İddianamede, alay binası önünde Albay Rıfkı Keser'in İbrahim Karakuş'a, "Çok acil bir durum var, Genelkurmay'dan emir geldi, TSK ve emniyet olarak müşterek bir faaliyet yapılacak, kontrol Genelkurmay'da, söylediklerimi dikkatlice dinle. Ramizpaşa veya Remzipaşa Caddesi Millet Parkı yanı No: 1 sayılı yere gideceksiniz, Mehmet Cengiz isimli şahsı alacaksınız, aynı bölgede oturan Servet Yardımcı isimli şahsı da alacaksınız ve Maltepe Askeri Cezaevine teslim edeceksiniz." şeklinde emir verdiği kaydedildi.
"Başarısız olunca kamuflajları çıkarmışlar"
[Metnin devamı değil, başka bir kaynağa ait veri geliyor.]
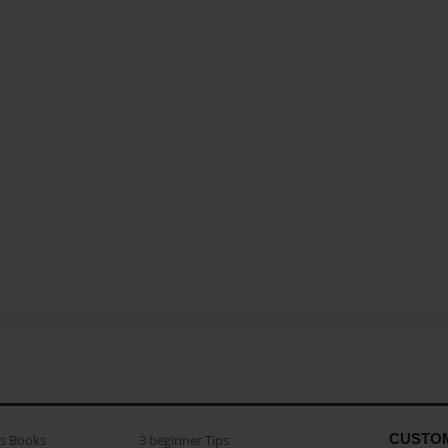
CUSTO
as Books
3 beginner Tips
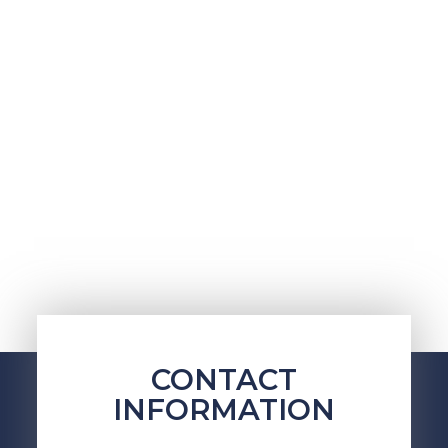
CONTACT
INFORMATION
Tuzla Piyade Okulundan çıkış yapan 9 sivil aracın başlarında sanıklar Servet Kartal, Efraim Yılmaz ve İbrahim Karakuş'un bulunduğu, araçla çıkış yapan askeri personelin savunmalarında benzer şekilde lojmanları ve kamp bölgesini korumaya gittiklerini söylediklerine vurgu yapılan iddianamede, şu değerlendirmelerde bulunuldu:
"Askeri lojmanların ve kamp bölgesinin Tuzla ilçesi merkezinde bulunmasına rağmen askeri personelin sivil araçlarla E-5 otoyoluna çıktıkları ve şüpheli İbrahim Karakuş'un sevk ve idaresindeki 5 araçlık konvoyun Kadıköy sahile, şüpheli Efraim Yılmaz'ın sevk ve idaresindeki 2 araçlık konvoyun Kartal Köprüsü'ne ve şüpheli Servet Kartal'ın sevk ve idaresindeki 2 araçlık konvoyun ise Üsküdar Ünalan sapağına kadar ilerledikleri ancak E-5 karayolu ve bağlantı yollarındaki trafiğin artması, güvenlik güçleri ile vatandaşların müdahale etmeleri, darbe girişiminin başarısızlığa uğradığının anlaşılması üzerine, üzerilerindeki kamuflajları çıkartarak sakladıkları, silahlarını araçta ayaklarının altlarına koydukları ve geri dönüş yaparak saat 02.00-03.00 sıralarında Tuzla Piyade Okuluna, ikametlerine geri dönüş yaptıkları anlaşılmıştır."